One of the things our kids need to discover and learn is how life fits together for them.
- Where do they fit within their family?
- Who among their friends have similar interests?
- What strengths and gifting do they possess?
- What do they enjoy doing outside of having fun?
Having our kids explore their dreams and passions allows them to examine what will motivate them and it helps them discover who God created them to be.
Fitting in the family is where we connect and feel included. We all need to have responsibilities within the family unit. Knowing the expectations and boundaries within the family gives all of us a sense of security in knowing how we all fit together.
Understanding how we connect to friends along with our interests, strengths, and gifting helps us know where we fit within the outside world. Enjoyment for mere pleasure is different than enjoyment in terms of adding value to other’s lives. All of us need to feel a sense of belonging such that our part helps someone else do what they do better for the greater good.
Our kids are no different. They need to understand where they fit in to serve not to be served.
There is no purpose in being or taking.
Our purpose is in doing for others. It is the key to motivation. It impacts us on the soul level.
So how can we give our kids a sense of purpose?
Give them responsibility that they can get excited about. Now don’t get me wrong, kids do need to have responsibility for things that they don’t enjoy. Homework, cleaning their room, emptying the dishwasher, and taking out the trash are certainly not things that most kids enjoy, but they are character building and do teach responsibility.
What I’m talking about are things that move them closer to their dreams of the future. The things that bring them soul excitement.
When it comes to our unmotivated 20-somethings, I wonder if it is because they haven’t discovered their purpose. Stuck in sometimes dead-end jobs, are they discouraged because they don’t see hope of a better future? Yes, they are earning money for survival, but are they wondering if this is all there is to life? Maybe they are disheartened at where life seems to be taking them rather than pursuing the undiscovered passion that is deep within.
A while back I had what I will call an unmotivated 20-something. Doom and gloom would at times surround him like a heavy cloud of darkness. He just couldn’t see the future in any positive light. Then several things happened that changed his outlook.
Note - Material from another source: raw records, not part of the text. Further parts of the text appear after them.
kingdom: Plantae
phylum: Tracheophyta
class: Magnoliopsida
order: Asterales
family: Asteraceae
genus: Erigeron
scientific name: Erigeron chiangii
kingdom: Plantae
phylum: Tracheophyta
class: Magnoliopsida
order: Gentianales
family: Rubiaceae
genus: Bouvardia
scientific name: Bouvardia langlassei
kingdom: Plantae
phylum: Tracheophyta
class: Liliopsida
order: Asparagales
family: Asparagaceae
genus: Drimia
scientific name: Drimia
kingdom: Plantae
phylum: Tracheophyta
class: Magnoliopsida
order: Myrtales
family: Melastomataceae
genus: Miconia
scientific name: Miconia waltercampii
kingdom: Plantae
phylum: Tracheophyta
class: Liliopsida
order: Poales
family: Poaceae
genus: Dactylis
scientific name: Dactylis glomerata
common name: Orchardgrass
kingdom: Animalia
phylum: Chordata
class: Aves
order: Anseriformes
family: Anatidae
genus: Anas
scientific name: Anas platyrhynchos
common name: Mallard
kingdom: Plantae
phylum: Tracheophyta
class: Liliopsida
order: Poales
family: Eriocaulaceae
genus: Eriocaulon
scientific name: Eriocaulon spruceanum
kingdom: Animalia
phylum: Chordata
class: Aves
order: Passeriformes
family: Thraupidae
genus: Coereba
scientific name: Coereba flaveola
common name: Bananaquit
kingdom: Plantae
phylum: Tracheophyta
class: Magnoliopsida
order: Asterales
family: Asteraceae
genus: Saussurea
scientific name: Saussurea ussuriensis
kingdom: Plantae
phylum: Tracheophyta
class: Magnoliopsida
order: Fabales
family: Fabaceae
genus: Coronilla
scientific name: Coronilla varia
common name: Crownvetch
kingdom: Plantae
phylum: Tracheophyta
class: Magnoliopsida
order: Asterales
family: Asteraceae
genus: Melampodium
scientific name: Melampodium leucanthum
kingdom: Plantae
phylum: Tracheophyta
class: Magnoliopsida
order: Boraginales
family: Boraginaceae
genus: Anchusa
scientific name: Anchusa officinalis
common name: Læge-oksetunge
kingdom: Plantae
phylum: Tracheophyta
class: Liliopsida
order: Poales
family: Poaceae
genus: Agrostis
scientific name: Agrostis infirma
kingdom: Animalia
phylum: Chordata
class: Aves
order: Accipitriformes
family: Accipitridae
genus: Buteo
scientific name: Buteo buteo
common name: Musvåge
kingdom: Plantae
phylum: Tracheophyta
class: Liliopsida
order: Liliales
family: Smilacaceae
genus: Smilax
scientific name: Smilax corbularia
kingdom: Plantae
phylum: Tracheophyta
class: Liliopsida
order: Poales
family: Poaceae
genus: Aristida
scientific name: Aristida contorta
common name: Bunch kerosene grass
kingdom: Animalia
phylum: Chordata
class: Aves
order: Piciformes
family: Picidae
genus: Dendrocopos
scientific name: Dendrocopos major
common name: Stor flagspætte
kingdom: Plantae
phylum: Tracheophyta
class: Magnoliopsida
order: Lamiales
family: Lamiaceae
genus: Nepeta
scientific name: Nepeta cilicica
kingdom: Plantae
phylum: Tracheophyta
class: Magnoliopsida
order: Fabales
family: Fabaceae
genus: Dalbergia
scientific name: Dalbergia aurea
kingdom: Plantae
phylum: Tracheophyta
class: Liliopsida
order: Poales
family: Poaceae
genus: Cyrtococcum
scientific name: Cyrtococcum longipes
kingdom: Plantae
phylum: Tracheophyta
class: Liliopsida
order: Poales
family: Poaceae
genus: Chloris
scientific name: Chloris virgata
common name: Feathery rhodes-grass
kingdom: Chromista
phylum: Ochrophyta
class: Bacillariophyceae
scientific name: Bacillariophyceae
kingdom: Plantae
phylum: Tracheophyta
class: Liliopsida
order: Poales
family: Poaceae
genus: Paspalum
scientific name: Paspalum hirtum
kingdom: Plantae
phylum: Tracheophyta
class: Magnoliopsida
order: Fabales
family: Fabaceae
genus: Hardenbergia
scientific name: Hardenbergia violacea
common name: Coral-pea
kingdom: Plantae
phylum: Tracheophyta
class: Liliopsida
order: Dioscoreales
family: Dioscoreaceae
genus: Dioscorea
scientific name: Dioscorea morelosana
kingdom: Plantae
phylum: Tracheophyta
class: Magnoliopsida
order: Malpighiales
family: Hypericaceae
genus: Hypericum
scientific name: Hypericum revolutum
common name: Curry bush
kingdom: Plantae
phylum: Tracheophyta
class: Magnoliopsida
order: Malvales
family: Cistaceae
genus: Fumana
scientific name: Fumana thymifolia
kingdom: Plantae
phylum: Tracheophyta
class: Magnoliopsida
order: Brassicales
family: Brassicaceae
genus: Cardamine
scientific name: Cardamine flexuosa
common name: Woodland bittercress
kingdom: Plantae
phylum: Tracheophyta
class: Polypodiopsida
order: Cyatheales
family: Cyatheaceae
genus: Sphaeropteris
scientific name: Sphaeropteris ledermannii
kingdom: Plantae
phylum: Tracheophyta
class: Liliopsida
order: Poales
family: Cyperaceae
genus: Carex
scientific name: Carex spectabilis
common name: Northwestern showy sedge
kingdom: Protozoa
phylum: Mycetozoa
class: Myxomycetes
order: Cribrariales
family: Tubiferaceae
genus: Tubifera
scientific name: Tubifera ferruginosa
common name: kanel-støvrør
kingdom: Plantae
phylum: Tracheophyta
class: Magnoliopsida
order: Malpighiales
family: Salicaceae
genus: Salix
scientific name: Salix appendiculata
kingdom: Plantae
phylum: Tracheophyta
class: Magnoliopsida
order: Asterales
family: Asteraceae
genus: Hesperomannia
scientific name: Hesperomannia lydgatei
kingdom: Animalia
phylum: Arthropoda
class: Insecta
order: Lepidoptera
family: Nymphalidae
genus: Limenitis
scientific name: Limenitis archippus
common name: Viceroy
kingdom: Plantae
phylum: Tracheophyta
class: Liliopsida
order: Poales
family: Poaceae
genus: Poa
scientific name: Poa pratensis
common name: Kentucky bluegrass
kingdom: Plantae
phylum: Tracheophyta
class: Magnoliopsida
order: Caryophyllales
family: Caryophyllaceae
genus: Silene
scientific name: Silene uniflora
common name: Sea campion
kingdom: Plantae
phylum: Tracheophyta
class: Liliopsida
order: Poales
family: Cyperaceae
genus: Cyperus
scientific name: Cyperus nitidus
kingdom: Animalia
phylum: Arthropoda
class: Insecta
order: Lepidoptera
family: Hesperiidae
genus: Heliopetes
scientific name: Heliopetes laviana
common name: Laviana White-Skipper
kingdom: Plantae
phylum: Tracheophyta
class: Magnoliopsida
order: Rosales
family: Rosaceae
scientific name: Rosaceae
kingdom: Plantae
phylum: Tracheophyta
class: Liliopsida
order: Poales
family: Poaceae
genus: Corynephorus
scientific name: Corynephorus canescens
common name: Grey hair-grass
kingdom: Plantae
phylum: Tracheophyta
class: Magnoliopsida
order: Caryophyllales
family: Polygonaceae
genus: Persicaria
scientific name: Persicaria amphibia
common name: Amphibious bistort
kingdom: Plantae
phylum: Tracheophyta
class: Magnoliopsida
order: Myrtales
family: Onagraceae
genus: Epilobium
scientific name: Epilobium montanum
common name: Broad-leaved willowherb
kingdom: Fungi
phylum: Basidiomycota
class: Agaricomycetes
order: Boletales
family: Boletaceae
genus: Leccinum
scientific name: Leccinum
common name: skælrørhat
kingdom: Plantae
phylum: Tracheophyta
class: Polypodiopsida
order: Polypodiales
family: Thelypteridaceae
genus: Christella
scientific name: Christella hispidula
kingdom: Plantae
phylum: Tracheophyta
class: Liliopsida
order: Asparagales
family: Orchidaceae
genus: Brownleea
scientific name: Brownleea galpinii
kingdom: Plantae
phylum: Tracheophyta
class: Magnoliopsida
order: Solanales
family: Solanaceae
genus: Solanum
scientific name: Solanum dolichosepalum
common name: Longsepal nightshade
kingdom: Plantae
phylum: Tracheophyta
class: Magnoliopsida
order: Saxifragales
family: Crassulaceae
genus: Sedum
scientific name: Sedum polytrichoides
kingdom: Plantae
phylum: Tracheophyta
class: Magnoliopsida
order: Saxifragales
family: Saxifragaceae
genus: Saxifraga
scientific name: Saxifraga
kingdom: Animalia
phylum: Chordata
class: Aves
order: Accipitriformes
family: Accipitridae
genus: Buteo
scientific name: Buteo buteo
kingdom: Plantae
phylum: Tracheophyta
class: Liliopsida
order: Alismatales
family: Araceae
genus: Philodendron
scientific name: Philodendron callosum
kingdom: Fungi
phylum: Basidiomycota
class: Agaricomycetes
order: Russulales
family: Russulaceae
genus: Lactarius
- He made a new friend who gave him a glimpse of what his life could look like.
- We started talking about his future. What could life look like in 2-3 years that would seem exciting?
- We talked about different steps to get there and the likelihood that all of them might not be fun.
- And I asked him to take one step toward his future.
And it was amazing the change I began to see. He took one step and saw success. Then he took another and another. Rather than feeling discouragement and frustration, he began to see the possibilities and embraced them as his own.
He saw his future.
He saw how it fit together.
As he made mistakes or failed, we talked about the learning that was occurring in terms of maturity and I reminded Him of the successes.
And he knew his life had purpose. He had purpose.
He began to embrace his dream with a new passion.
If we truly believe that God is in charge of our lives and He created each and every one of us for His purpose, then helping our kids discover what their purpose is points them back to their creator and will motivate them toward the deeds He set for them before the beginning of time.